[Aim]: Reproduce the stretch of the material from the line containing "catalogue / barcode: US 143787" through the end, changing "collection date" to "date collected" and keeping everything else the same.

[Data for this exercise]:
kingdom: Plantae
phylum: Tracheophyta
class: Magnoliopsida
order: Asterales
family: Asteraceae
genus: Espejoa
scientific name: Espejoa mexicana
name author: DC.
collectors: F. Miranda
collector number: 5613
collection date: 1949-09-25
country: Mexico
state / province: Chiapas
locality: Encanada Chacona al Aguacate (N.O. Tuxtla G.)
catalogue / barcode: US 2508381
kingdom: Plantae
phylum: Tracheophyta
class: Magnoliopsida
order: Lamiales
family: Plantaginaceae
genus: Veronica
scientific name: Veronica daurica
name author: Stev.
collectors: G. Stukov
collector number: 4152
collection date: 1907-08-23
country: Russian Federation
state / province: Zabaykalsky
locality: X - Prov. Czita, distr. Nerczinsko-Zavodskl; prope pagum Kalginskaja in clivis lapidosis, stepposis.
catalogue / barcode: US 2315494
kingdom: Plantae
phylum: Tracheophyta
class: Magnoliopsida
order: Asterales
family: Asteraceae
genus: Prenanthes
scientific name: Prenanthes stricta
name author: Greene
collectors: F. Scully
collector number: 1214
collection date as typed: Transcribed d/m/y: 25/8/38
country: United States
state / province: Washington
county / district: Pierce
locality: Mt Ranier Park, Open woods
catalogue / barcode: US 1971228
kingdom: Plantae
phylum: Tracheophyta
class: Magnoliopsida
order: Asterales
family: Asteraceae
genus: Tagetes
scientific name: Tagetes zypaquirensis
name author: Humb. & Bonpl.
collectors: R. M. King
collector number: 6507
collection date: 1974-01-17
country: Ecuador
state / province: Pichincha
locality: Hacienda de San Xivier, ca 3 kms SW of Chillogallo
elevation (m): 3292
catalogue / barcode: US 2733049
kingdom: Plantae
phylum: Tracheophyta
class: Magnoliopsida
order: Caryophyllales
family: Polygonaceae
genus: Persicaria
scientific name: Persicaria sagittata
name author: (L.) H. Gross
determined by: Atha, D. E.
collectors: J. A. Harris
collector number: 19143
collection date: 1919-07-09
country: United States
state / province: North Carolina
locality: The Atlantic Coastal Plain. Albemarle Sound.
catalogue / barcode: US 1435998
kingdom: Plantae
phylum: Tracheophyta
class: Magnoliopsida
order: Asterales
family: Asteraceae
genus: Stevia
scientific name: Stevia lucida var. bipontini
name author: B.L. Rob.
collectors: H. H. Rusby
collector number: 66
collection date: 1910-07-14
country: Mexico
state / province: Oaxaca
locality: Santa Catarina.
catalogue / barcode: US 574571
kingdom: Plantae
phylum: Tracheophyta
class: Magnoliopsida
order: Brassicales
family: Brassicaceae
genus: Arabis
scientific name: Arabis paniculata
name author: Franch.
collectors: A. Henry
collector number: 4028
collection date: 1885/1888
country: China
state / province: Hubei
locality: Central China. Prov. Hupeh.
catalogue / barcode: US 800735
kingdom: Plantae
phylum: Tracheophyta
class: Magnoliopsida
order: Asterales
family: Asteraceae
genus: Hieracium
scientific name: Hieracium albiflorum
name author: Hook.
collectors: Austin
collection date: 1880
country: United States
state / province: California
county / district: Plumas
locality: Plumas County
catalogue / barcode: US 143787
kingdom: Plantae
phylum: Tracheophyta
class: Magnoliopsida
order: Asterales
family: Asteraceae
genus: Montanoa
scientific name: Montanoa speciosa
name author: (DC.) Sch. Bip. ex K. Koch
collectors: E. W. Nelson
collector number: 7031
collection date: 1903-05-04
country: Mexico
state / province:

[Written reply]:
catalogue / barcode: US 143787
kingdom: Plantae
phylum: Tracheophyta
class: Magnoliopsida
order: Asterales
family: Asteraceae
genus: Montanoa
scientific name: Montanoa speciosa
name author: (DC.) Sch. Bip. ex K. Koch
collectors: E. W. Nelson
collector number: 7031
date collected: 1903-05-04
country: Mexico
state / province:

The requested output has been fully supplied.